◆ Work instructions: In the records below, find the line that contains "home mirror: none" and the line that contains "lantern: none [454,290,479,365]", then retype exactly those two lines and every line between them.

◆ Exercise materials:
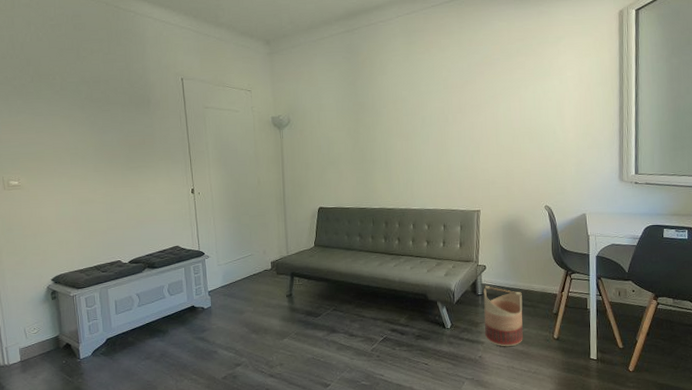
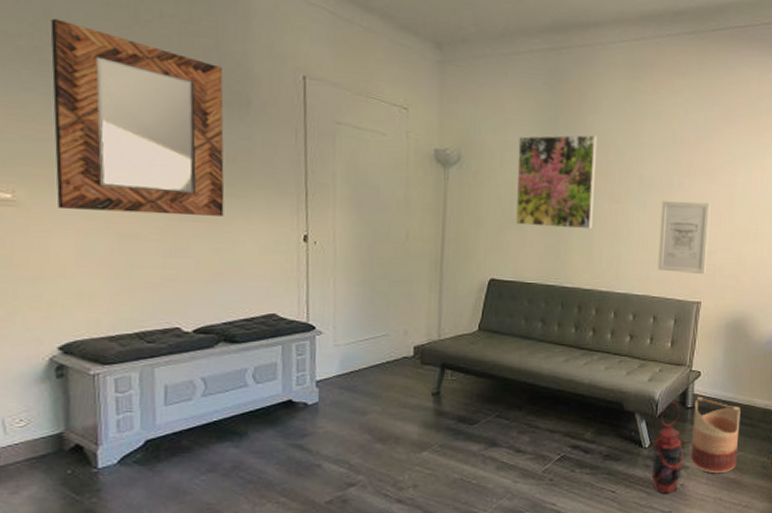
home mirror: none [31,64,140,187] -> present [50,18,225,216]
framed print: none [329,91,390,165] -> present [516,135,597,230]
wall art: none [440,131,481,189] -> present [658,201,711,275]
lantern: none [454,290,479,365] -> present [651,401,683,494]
...
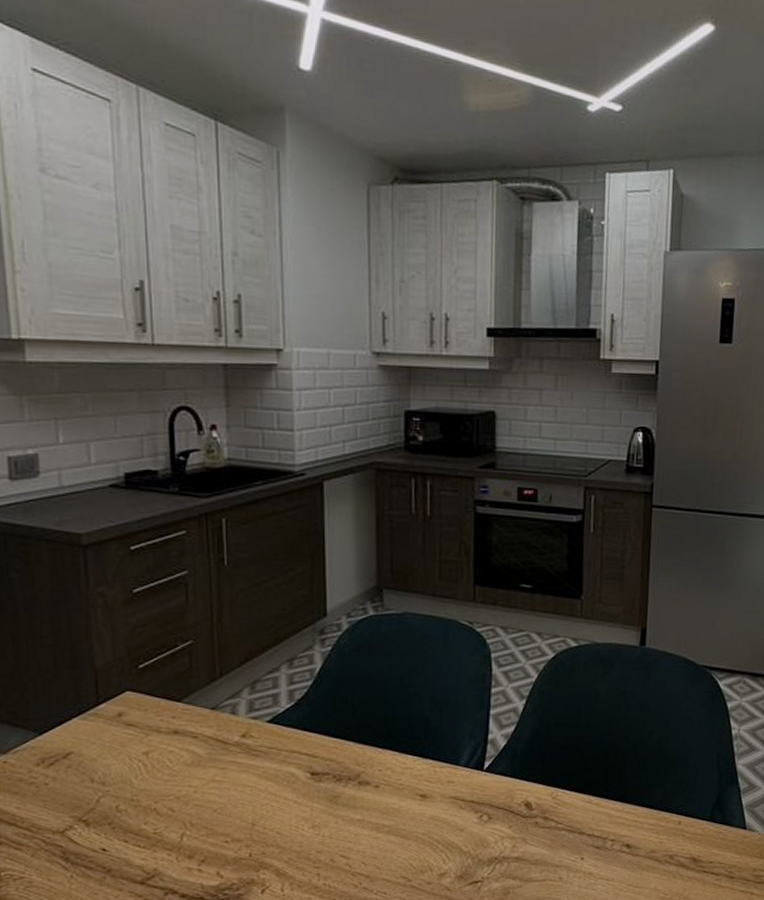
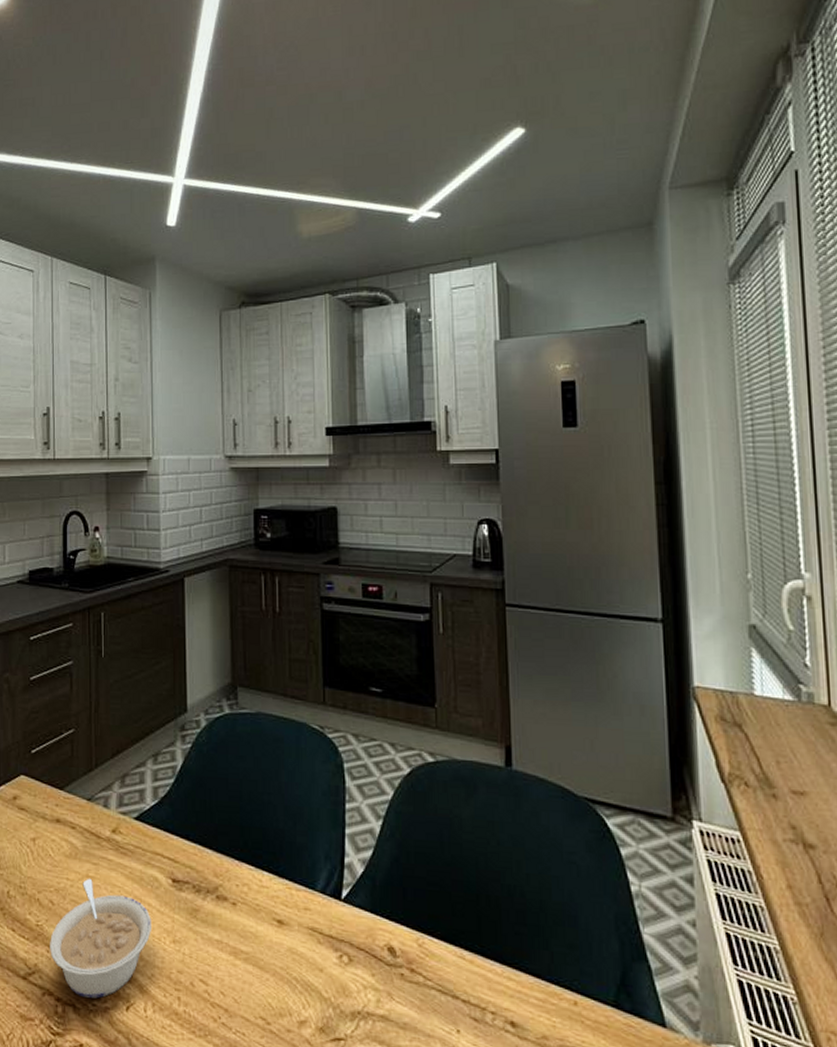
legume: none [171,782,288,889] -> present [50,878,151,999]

◆ Answer for this exercise:
home mirror: none [31,64,140,187] -> present [50,18,225,216]
framed print: none [329,91,390,165] -> present [516,135,597,230]
wall art: none [440,131,481,189] -> present [658,201,711,275]
lantern: none [454,290,479,365] -> present [651,401,683,494]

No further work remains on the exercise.